A decade after #DrownYourTown, I’m still making sea level rise personal.

Ten years ago, I launched a strange little project called Drown Your Town. The premise behind Drown Your Town was simple: I created a little macro in Google Maps that allowed you to superimpose a floodwater layer on top of 3D renders of communities. It was a quick and dirty way to demonstrate sea level rise in an era where those kinds of bespoke models were hard to generate. With #DrownYourTown, anyone, anywhere could simulate sea level rise in their own back yard.

It wasn’t originally going to be an outreach tool. I was writing a science fiction novel about life in a post-climate change world and needed an easy way to visualize places in the stories might look like. The book is still available, on Amazon, along with two other novellas that I wrote, though I warn you, none of them are very good (in my defense, it was the high water mark for self-publishing ebooks and I was still trying to figuring out what my post-academic career would be).

We pushed out the app, launched a successful tumblr page where folks could request sea level rise models, initiated what remains to this day my most successful Twitter campaign of all time, and spent the next year helping people visualize sea level rise in their communities.

_WHAT THE EXERCISE ASKS:_
Retype the part of the Drown Your Town essay starting with "A decade after" and going on through "own back yard.".

_Dataset entries:_

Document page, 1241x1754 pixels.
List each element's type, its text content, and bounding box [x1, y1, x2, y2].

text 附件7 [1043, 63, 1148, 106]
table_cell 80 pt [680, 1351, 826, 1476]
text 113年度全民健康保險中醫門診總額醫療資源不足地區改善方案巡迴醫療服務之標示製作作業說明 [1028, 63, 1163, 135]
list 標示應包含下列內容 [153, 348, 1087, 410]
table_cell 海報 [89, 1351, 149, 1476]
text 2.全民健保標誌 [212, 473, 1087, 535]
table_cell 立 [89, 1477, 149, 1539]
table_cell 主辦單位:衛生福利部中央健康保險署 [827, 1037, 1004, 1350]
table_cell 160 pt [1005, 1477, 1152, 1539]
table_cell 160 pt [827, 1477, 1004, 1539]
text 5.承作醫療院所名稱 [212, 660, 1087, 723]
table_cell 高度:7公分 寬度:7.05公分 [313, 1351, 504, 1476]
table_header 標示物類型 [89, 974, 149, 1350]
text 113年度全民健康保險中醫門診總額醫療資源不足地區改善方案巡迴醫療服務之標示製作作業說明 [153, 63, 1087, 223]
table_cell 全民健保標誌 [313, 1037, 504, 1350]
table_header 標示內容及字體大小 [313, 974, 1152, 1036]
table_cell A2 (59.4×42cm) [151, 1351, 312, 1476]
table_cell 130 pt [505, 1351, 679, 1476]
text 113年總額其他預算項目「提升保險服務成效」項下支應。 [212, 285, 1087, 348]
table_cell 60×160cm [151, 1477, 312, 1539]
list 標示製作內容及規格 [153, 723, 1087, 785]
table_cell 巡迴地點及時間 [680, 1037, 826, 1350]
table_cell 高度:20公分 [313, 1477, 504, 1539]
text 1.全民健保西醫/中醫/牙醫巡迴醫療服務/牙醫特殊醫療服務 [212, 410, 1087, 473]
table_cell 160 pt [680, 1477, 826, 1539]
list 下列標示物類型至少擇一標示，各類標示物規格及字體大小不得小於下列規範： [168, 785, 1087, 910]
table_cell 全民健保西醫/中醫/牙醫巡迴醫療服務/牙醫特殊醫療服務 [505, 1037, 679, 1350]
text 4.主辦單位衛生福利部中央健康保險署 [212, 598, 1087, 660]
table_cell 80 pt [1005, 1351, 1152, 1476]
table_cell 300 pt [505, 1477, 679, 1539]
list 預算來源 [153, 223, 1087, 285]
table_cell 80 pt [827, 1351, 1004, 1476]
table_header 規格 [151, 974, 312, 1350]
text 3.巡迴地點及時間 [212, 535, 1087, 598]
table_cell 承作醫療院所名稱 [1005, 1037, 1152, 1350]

_ANSWER FOR THE TASK:_
A decade after #DrownYourTown, I’m still making sea level rise personal.

Ten years ago, I launched a strange little project called Drown Your Town. The premise behind Drown Your Town was simple: I created a little macro in Google Maps that allowed you to superimpose a floodwater layer on top of 3D renders of communities. It was a quick and dirty way to demonstrate sea level rise in an era where those kinds of bespoke models were hard to generate. With #DrownYourTown, anyone, anywhere could simulate sea level rise in their own back yard.